MARY, MOTHER OF GOD
(A biblical refection on THE SOLEMNITY OF MARY, MOTHER OF GOD – Octave Day of Christmas – Sunday, 1 January 2017)
Gospel Reading: Luke 2:16-21
First Reading: Numbers 6:22-27; Psalms: Psalm 67:2-3,5-6,8; Second Reading: Galatians 4:4-7
The Scripture Text
And they went with haste, and found Mary and Joseph, and the babe lying in a manger. And when they saw it they made known the saying which had been told them concerning this Child; and all who heard it wondered at what the shepherds told them. But Mary kept all these things, pondering them in her heart. And the shepherds returned, glorifying and praising God for all they had heard and seen, as it had been told them.
And at the end of eight days when He was circumcised, He was called Jesus, the name given by the angel before He was conceived in the womb. (Luke 2:16-21 RSV)
“Now faith is the assurance of things hoped for, the conviction of things not seen” (Hebrews 11:1). To nobody is all this more readily applicable than to the one who was the first to believe in Christ, our mother in faith, as well as Christ’s earthly mother, the Blessed Virgin Mary. There are many of us who, in our approach to Mary, place her on a lasting pedestal, and look on her after the manner of the three apostles gazing on the transfigured Christ. All too often we imagine her as the Madonna of the Christmas card, serene, immobile, seated forever in the immaculately clean stable of golden straw and glistening snow outside, with adoring angels hovering overhead. Such a figure is simply not real. For the plain fact is that Mary, on earth, knew neither triumph nor heavenly spectacle. No one has ever lived, suffered, died in such simplicity, in such deep unawareness of her own supernatural dignity.
What evidence do we have for this, you may ask? And the answer is there in the few short sayings attributed to her in the Gospels. For, in her own eyes, Mary was the handmaid, the servant of the Lord, depending entirely on God’s will, and sustained by God’s goodness. The fathers of the Vatican II Council acknowledged this when they stated that Mary stands out among the poor and the humble of the Lord, who confidently await and receive salvation from God (Lumen Gentium 55). Indeed, in the first four centuries of the Church, Christian writers placed greater emphasis on the simple faith of Mary at the Annunciation, than on her divine motherhood. The Virgin believed, and in her faith conceived, or as St. Augustine strikingly wrote, “She first conceived Jesus in her heart, before conceiving Him in her womb.”

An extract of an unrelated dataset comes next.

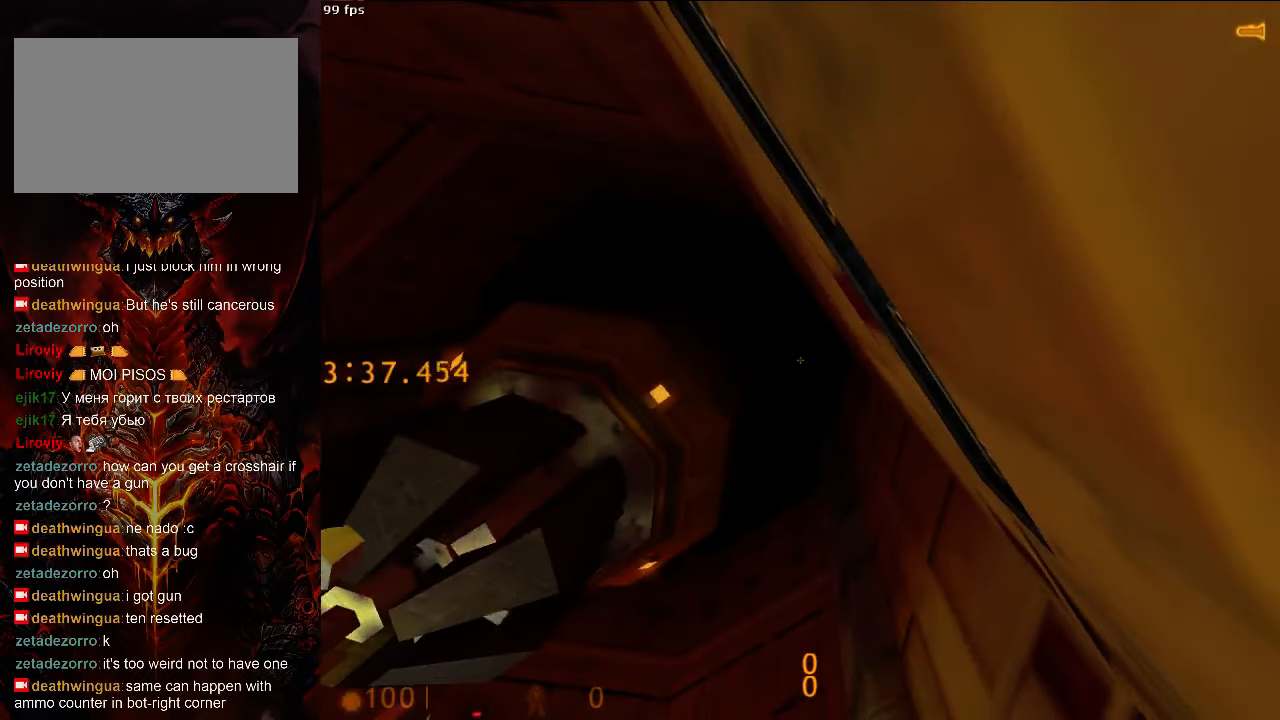
{"keys": [], "mouse": [], "events": [[104, "ctrl", "down"], [208, "ctrl", "up"]]}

Mary, who we venerate as the Mother of God (Greek: Theotokos, God’s bearer) wants above all to be our guide and counselor in this area of faith. She wants to beget faith in us, to be “our mother in faith”. That is why, in the Gospel of Saint John, she is present at the beginning and the end of Christ’s public life. She was there at the wedding feast at Cana (John 2:1-11), fully believing before Jesus had worked a single miracle. It was only after the changing of water into wine that Jesus’ disciples began to believe in Him (see John 2:11). In fact it was Mary herself who brought about this very sign by her request to Jesus to intervene, “Do whatever He tells you” (John 2:5), she told the attendants, words which only one who believed totally in the power of Jesus could utter. Cana was the first of the signs recorded by Saint John, in order to bring us, as it did His first disciples, to believe in Jesus. But as to the Mother of Jesus, she is represented as already believing before it.

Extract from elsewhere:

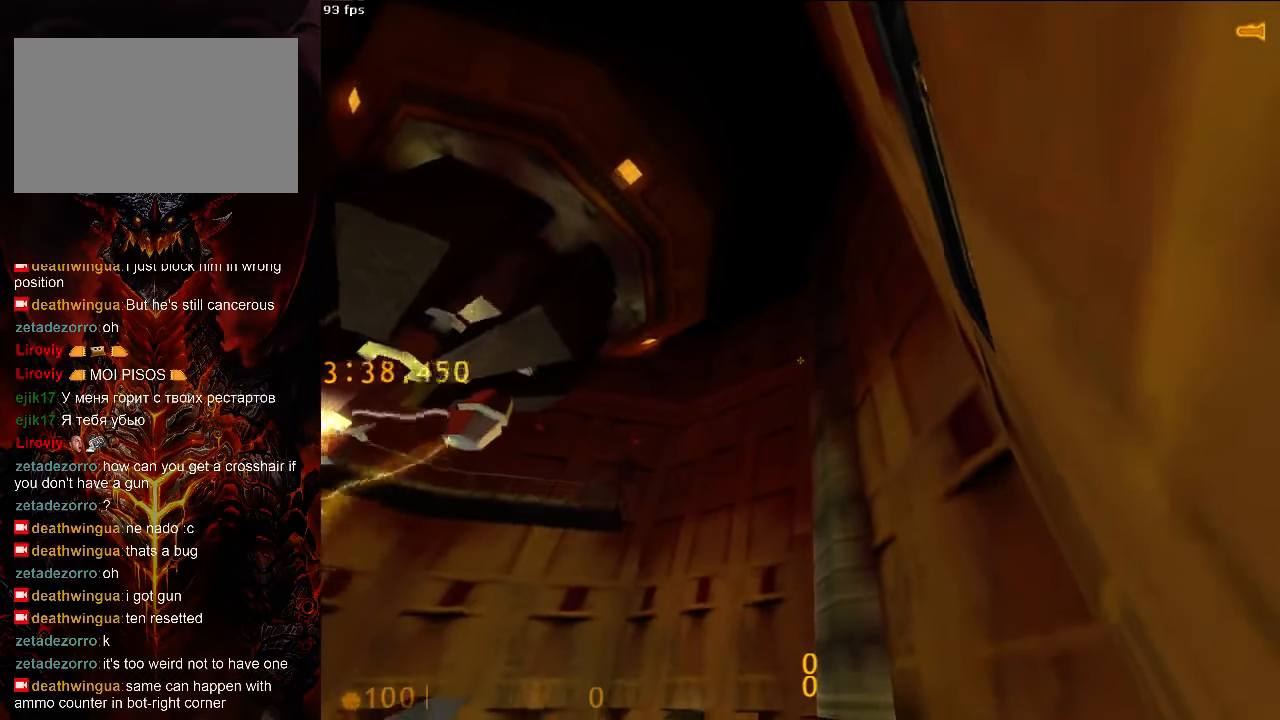
{"keys": [], "mouse": [], "events": []}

Significantly, John’s Gospel also is the only one to record the presence of Mary at Calvary (John 19:25-17). When all the signs and wonders of the public mission of Christ seemed, in the estimation of many, to have been a delusion, and all but one of His carefully chosen apostles had deserted Him, His mother was still there witnessing Him draw His last breath, and still believing. For Mary’s faith in her Son had never been founded on the evidence of astounding miracles or visions, but rather on a complete, absolute, childlike trust in the mysterious ways of God our Father. Nor did her role as Mother on earth cease when her Son departed this world. For in His dying moments, Jesus has ensured its continuation when He said to John, “Behold, your mother” (John 19:27). Here Jesus reveals that His own natural mother will henceforth be the mother of the disciple also, the disciple who was a figure of all of Jesus’ true disciples, you and I included. At that moment Mary assumed a new role in God’s plan of salvation for the human race, that of “spiritual mother” to us all.
Prayer: Holy Spirit, come into my life deeply and powerfully this year. Fill me with Jesus and His words as You filled Mary. Help me to live and proclaim the Gospel of Jesus Christ. Amen.